Par Adama Wade
Les conditions sociales de l’indépendance algérienne, acquise chèrement le 5 juillet 1962, après 8 ans de guerre acharnée, ont imposé la ligne nationaliste arabe comme norme absolue dans les champs de la politique, de la diplomatie, de l’économie, de la culture (les kabyles sont arabisés) voire de la religion.
L’idéal révolutionnaire a engendré une frénésie successorale au Palais (Ben Bella, Boumedienne, Chadli, Zeroual, Boudiaf puis Bouteflika connaîtront diverses fortunes à la tête du pays) puis s’est cristallisé dans le champ de l’Economie.
Les diverses tentatives marxistes ou keynésiennes de développer l’Algérie ont accouché d’un droit des affaires poussant le législateur, à plusieurs reprises, à ériger la règle des 51/49 comme une digue de protection contre les investisseurs étrangers vus comme de nouveaux envahisseurs.
Dans les facultés des Sciences Économiques, il n’est pas rare que des professeurs relèvent l’effet pervers et inflationniste des IDE, du tourisme ou encore du crédit à la consommation. L’endettement public n’est pas encore admis par les apparatchiks soucieux de garder les manettes. Et à voir ce qui se passe en Grèce, l’on ne peut pas entièrement leur donner tort.

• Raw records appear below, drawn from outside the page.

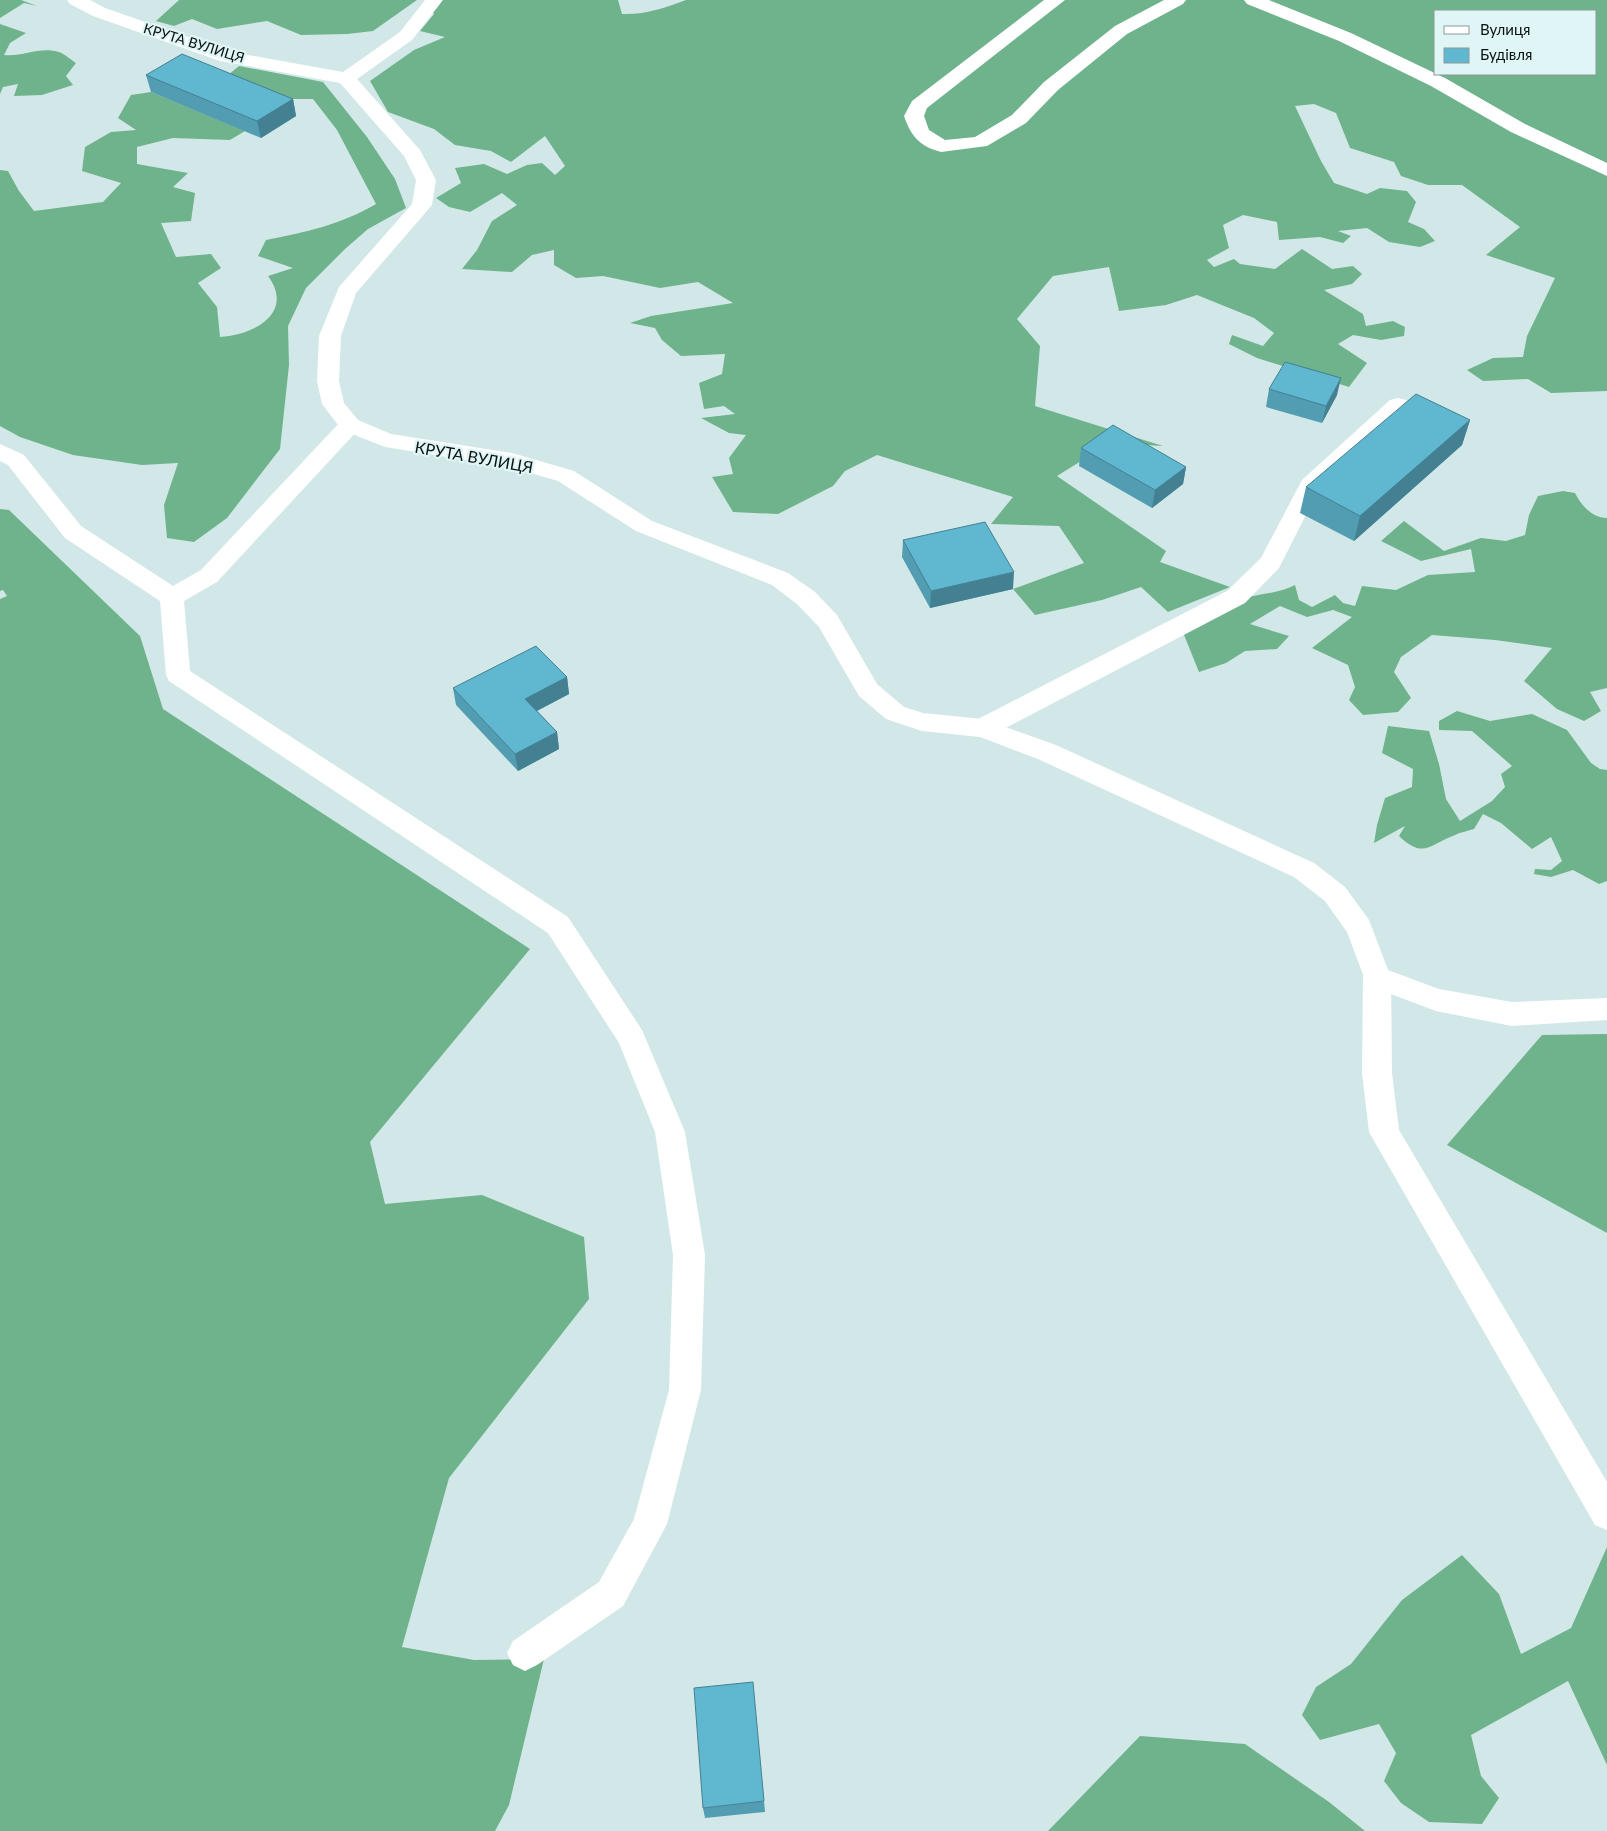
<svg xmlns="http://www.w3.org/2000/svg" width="1607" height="1831" font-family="Lato,sans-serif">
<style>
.forest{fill:#6eb38c;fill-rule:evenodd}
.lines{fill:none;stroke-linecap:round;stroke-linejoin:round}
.lane{fill:#fff;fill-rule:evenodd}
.street{fill:#fff;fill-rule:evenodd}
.wall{fill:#539db3}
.shaded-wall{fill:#438092}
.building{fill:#60b7d0;stroke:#438092}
.labels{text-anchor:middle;stroke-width:4.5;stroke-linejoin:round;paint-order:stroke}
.far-street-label{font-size:14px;fill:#0b1213;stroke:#e0f5f5}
.street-label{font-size:16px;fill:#0b1213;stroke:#e0f5f5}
</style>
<rect width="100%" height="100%" fill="#d2e8e8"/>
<path class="forest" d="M0,0h21l16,6 -13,-3 -24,15z
M179,0h238l-44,31 -26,3 -46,1 -34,-14 -50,8 -25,-10 -18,7 -18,-5z
M426,0h192l4,14c23,1 43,-6 64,-14h921v391l-56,2 -23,-14 -45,2 -16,-11 26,-12 30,-1 4,-21 28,-58 -69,-23 34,-28 -58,-42h-34l-27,-9 -7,-14 -44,-14 -14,-35 -22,-9 -19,2 26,55 13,22 33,11 13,-6 27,3 9,11 -8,20 16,7 11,12 -15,6 -31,-5 -22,-14 -29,3 13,5 -8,7 -23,-6 -41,3 -2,-18 -34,-7 -20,10 6,23 -22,12 7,7 20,-8 6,5 35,5 27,-20 30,20 21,-3 9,8 -10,10 -28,6 39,24 3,12 27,-5 12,6 -1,9 -23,4 -28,-5 -15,9 29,19 -18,24 -92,-29 -28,-14 3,-9 31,11 11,-13 -20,-15 -57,-23 -31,10 -47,6 -10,-44 -56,9 -36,43 23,27 -5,60 128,40 -53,-3 -53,33 109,75 -6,11 70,25 -62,25 -27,-25 -39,13 -67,15 -22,-26 71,-26 -25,-37 -68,-2 22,-27 -136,-42 -32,16 -12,15 -55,28 -45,-2 -21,-35 21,-3 -4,-16 17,-23 -17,-2 -28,-15 34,-4 -11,-8 -20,3 -5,-26 23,-9 3,-20 -44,2 -19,-16 -7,-12 -25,-5 21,-7 82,-13 -35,-21 -38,6 -57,-12 -27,2 -22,-13v-15l-22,5 -20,17 -50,-3 15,-19 15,-29 25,-16 -15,-12 -32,19 -21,-5 -13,-9 25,-15 -6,-15 29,-4 23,10 20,-9 15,-2 13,12 10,-9 -20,-30 -34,26 -20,-11 -36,-6 -21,-16 -46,-17 -18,-31 44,-31 31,-13 -25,-6 14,-17zM1436,11h160v63h-160z
M0,24l26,9 -16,10 -6,12c19,2 36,-9 55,-3 6,2 12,8 17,11l-10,13 7,9 -31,10 -28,1 4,-12 -15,3 -3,7z
M239,66l84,16 44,55 28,42 11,29 -38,21 -23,20 -39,39 -18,38 1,39 -9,84 -53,69 -33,24 -27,-4 -3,-33 14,-42 -36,2 -69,-10 -53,-18 -20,-11v-256l8,1 11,20 15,20 69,-9 18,-19 -39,-12 3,-24 26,-15 25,-2 -18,-12 13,-23 20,-3 94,39 -15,9 -57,-2 -36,9v17l51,9 -15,14 22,6 -4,28 -30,2 15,34 35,-3 10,14 -23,15 19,24 3,30c34,-2 75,-24 48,-61l25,-8 -35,-12 8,-16c40,-8 74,-15 110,-36l-39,-74 -24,-31h-23l-63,-23z
M1563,491l12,2c6,12 17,25 32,25v170l-17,4 11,19 -17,10 -27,-12 -33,-28 28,-33 -57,-8 -63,-5 -31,22 -7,15 17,26 -13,14 -35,3 -14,-15 6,-13 -7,-22 -36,-17 40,-31 -19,-7 -26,7 -27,-11 -30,18 39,12 -12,13 -32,2 -19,12 -27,9 -17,-42c19,-10 39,-24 60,-31 18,-6 36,-5 53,-14l4,15 13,7 23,-12 8,8 12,3 7,-20 34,4 32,-15 47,-3 -4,-23 -50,12 -40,-20 23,-20 40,30 37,-13 25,3 19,-6 4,-20 9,-19z
M0,509l9,1 131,126 23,73 367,240 -160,193 15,62 97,-9 102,42 5,62 -140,179 -47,169 72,13 70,-1 -35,146 -14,26h-495v-1232l7,-3 -4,-6 -3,1z
M1457,711l33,10 42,-7 35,16 24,33 9,6 7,1v111l-8,3 -26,-14 -22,7 -17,-3 1,-5 16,1 11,-9 -11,-24 -19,12 -31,-26 -18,-9 -9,15c-6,2 -13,3 -19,6 -25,9 -31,25 -56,1l6,-10 -31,17 3,-18 8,-27 27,-11 1,-18 -31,-16 6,-27 41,5 10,33 7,35 14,22 32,-20 13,-14 -4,-13 11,-8 -40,-35 -33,-1v-9z
M1607,1034v199l-160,-88 95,-110z
M1607,1547v218l-39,-84 -97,54 10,41 18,22 -17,26 -53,-2 -28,-19 -17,-22 12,-28 -17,-29 -59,16 -18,-25 14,-28 35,-23 51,-64 60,-45 37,39 22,60 50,-26z
M1140,1736l105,8 84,58 36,29h-317z"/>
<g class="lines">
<path class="lane" d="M1044,0h21l-138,108 -3,8 5,14 16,10 30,-3 37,-22 32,-33 71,-56 49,-26h22l-3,4 -56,30 -69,56 -32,33 -39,23 -46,6c-22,-6 -30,-16 -37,-36l8,-15z
M1244,0h25l82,33 94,45 80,46 82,39v13l-96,-44 -80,-46 -92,-45 -92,-37z
M1398,398l8,2 3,5 -3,5 -87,79 -40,79 -34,35 -253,132 -9,2 -9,-2 -4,-7 4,-7 253,-130 34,-33 41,-78 88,-80z
M350,418l8,2 3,5 -3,5 -141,152 -33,19 6,70 378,246 74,113 43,102 20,123 -4,135 -34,134 -44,82 -86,59 -12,6 -12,-6 -6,-12 6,-12 86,-59 35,-63 35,-129 4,-135 -18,-123 -36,-89 -71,-110 -379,-252 -3,-6 -6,-74 -95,-63 -57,-73 -8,-4v-17l24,11 57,71 92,60 28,-16 141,-150z
M1377,966l10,3 4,8 1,96 7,57 208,352v48l-12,-5 -226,-393 -7,-59 1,-96 4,-8z"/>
<path class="street" d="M67,0h23l15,8 126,44 112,20 57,-40 25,-32h18l-31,40 -55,39 63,71 16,30 -4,25 -76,88 -15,43 -2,45 5,22 14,17 33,14 121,19 62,18 78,50 136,52 27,19 22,23 40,69 27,23 19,6 60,6 73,26 258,118 31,24 24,33 19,50 51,19 73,13 95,-4v22l-95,6 -76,-15 -69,-26 -20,-53 -22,-31 -31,-24 -256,-118 -58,-22 -58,-6 -36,-12 -27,-23 -40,-69 -22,-23 -25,-19 -136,-54 -78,-50 -48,-14 -125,-20 -43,-17 -20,-26 -5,-23 2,-45 20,-49 73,-83 4,-24 -12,-24 -64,-73 -120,-22 -127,-45 -23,-12z"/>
</g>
<path class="wall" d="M146,75l147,24 3,17 -35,22 -110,-46z
M1269,389l68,6 -15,28 -56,-16z
M1470,420l-8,25 -108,96 -54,-28 6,-26z
M1081,448l105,19 -3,17 -31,24 -73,-42z
M903,540l110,49 -83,19 -28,-51z
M567,677l2,17 -32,17 20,21 2,17 -41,22 -62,-66 -3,-17z
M764,1801l1,11 -60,6 -2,-10z"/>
<path class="shaded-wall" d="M293,99l3,17 -35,22 -4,-17z
M1341,378l-4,17 -15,28 4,-17z
M1470,420l-8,25 -108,96 6,-25z
M1186,467l-3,17 -31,24 3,-18z
M1014,572l-1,17 -83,19 1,-17z
M567,677l2,17 -42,22 -2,-17z
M557,732l2,17 -41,22 -3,-17z"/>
<path class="building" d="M182,54l111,45 -36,22 -111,-46z
M1285,362l56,16 -15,28 -57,-17z
M1416,394l54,26 -110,96 -54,-29z
M1113,425l73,42 -31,23 -74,-42z
M985,522l29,50 -83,19 -28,-51z
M536,646l31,31 -42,22 32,33 -42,22 -62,-66z
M753,1682l11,119 -61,7 -9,-120z"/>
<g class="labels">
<g class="far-street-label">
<text transform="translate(194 43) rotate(17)" y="5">КРУТА ВУЛИЦЯ</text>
</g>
<g class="street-label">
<text transform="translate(474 457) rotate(10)" y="6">КРУТА ВУЛИЦЯ</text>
</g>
</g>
<rect x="1434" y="10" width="162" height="65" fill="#e0f5f5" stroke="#8b9a9b"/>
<rect x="1444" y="26" width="25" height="8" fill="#ffffff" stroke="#8b9a9b"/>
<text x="1480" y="35" font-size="15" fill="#0b1213">Вулиця</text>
<rect x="1444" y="48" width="25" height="15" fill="#60b7d0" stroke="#8b9a9b"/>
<text x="1480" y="60" font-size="15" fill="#0b1213">Будівля</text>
</svg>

Reste que le consumérisme boulimique des générations héritières de la révolution et du butin de guerre que constitue, en paraphrasant Kateb Yacine, la langue française, risque fort de déséquilibrer les comptes publics. L’Algérie qui importe 95% de ses besoins alimentaires sera-t-elle forcée d’emprunter ?
Ce processus passera certainement par la notation, ce qui sera historique dans un pays où le marché de la dette, même privée, connaît des restrictions.
La méfiance des autorités vis-à-vis du système financier mondial et de la Bourse en particulier traduit bien cette attitude post-traumatique du pays d’un million de martyrs qui veut s’ouvrir au capitalisme sans perdre sa souveraineté.
Bref, la nation algérienne porte encore les stigmates des sacrifices qui lui ont permis de venir à bout du projet colonial. De cette guerre meurtrière, l’appareil de FLN puise encore sa légitimité, un peu comme l’ANC de Mandela ou le Zanu PF de Mugabè.
Mais jusqu’à quand durera ce désir compulsif d’encadrer l’espace public nourri par la frange conservatrice au pouvoir, les anciens combattants, les Moujahid et leurs héritiers ?
À Alger plus qu’ailleurs, l’idéal révolutionnaire restreint le champ des possibles et encourage plutôt les extrémismes politiques. N’est ce pas ce refus d’ouverture et cette gestion sécuritariste du pouvoir qui ont accéléré la métamorphose de l’islamisme militant style FIS (Front Islamique du Salut) des années 90 en salafisme combattant des années 2000 puis en AQMI des années 2010?